Action item = Every line below that has the string "Open" adds one to the count. Give that count by itself.

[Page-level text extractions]
┄┄┄┄┄┄┄┄┄┄┄┄┄┄┄┄┄┄┄┄
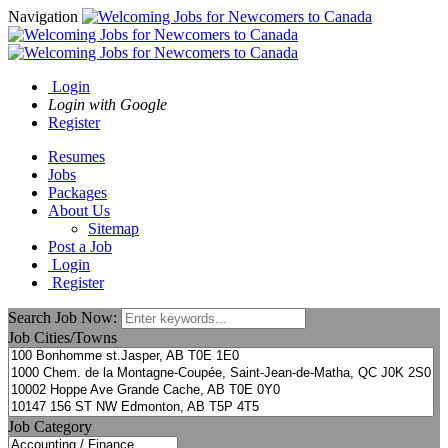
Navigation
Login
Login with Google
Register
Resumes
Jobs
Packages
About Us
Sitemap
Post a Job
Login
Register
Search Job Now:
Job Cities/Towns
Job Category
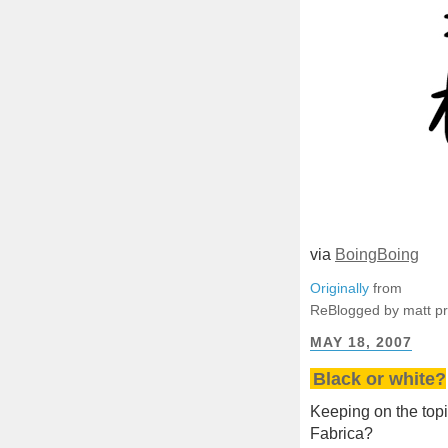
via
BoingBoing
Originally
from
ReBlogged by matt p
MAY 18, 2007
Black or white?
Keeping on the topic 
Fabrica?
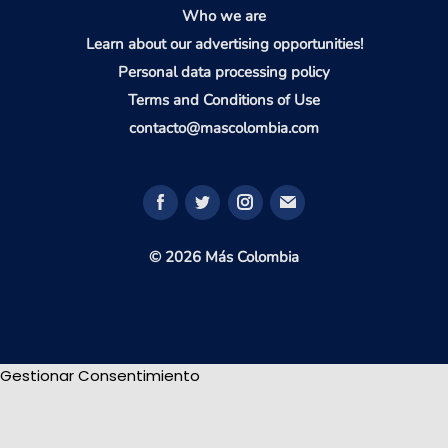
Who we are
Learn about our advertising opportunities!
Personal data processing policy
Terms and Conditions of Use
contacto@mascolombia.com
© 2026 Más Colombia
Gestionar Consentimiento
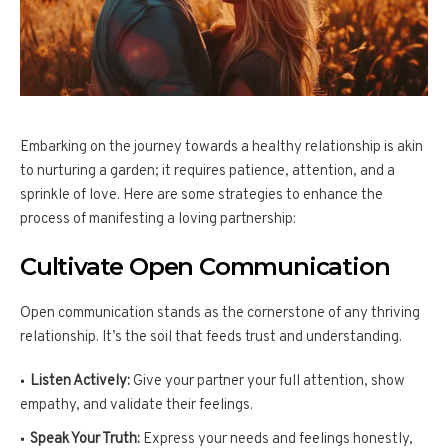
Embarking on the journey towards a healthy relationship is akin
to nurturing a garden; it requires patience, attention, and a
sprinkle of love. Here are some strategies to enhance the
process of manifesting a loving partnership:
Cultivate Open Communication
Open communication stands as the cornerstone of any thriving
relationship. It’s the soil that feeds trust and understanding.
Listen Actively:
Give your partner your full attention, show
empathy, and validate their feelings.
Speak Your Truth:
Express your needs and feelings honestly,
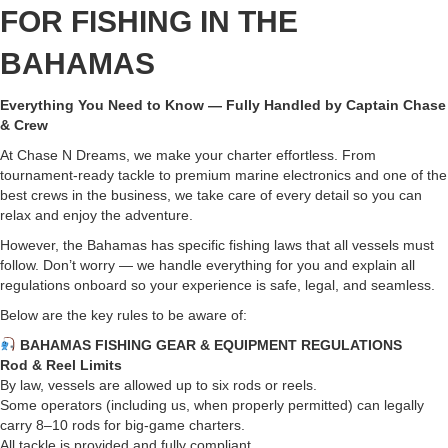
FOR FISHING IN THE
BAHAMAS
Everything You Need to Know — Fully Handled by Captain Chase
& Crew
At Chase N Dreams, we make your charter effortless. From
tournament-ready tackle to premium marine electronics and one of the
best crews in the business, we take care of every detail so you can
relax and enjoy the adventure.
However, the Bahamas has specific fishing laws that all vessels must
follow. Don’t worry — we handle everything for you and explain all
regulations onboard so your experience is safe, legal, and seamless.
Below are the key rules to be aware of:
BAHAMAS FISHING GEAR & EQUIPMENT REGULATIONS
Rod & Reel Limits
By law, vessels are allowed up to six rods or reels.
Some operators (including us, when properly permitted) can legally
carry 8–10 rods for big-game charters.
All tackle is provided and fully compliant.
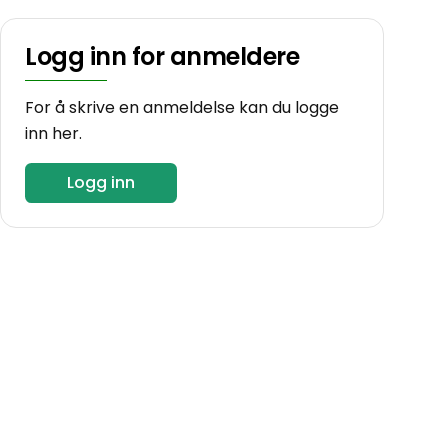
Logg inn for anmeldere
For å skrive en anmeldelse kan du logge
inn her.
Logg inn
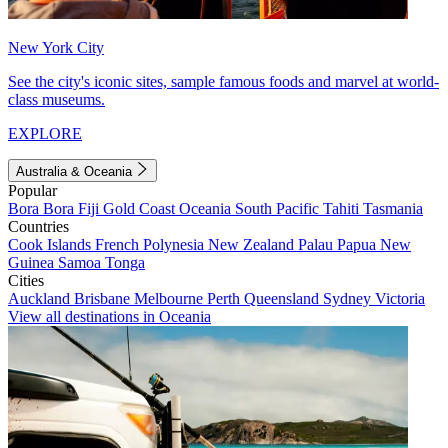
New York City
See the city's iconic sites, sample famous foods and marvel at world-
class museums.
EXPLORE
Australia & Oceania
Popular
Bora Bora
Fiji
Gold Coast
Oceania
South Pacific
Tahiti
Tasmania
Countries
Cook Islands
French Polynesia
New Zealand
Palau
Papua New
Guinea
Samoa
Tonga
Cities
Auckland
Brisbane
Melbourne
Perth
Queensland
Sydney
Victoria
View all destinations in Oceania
┄┄┄┄┄┄┄┄┄┄┄┄┄┄┄┄┄┄┄┄
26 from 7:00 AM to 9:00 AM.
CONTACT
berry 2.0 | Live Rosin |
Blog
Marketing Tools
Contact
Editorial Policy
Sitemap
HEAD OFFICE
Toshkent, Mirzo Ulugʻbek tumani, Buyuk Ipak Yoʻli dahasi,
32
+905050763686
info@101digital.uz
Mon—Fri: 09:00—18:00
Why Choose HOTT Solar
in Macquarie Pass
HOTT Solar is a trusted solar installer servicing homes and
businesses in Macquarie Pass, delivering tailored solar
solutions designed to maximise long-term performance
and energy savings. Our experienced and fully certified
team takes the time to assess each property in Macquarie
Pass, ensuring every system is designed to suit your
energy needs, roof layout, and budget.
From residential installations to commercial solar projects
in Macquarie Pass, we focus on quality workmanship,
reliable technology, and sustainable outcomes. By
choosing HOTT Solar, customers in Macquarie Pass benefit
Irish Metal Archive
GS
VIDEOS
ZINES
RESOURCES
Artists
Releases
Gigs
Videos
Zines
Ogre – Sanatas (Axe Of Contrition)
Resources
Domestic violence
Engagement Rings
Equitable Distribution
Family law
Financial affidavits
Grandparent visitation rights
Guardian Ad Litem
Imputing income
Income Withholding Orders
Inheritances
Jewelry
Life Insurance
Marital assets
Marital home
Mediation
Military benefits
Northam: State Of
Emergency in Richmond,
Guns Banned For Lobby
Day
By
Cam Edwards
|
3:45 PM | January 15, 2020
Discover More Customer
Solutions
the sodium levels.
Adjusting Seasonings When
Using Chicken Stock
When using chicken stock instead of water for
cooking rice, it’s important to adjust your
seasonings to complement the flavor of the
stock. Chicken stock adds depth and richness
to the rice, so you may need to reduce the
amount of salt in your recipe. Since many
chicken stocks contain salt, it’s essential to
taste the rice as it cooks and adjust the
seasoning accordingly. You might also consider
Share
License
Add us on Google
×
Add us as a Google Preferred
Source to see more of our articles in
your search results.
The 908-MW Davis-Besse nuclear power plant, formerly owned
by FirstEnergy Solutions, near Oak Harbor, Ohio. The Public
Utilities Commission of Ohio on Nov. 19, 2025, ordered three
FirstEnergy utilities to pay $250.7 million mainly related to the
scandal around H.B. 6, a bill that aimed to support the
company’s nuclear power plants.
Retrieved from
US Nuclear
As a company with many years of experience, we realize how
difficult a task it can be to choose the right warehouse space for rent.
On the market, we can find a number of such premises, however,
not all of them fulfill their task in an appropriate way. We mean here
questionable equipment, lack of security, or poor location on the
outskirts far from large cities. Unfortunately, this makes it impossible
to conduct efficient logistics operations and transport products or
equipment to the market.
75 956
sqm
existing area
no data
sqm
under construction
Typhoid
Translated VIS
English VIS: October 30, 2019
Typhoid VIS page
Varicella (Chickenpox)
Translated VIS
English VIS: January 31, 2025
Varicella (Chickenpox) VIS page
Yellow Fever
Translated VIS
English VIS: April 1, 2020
┄┄┄┄┄┄┄┄┄┄┄┄┄┄┄┄┄┄┄┄
Solution for this exercise = 2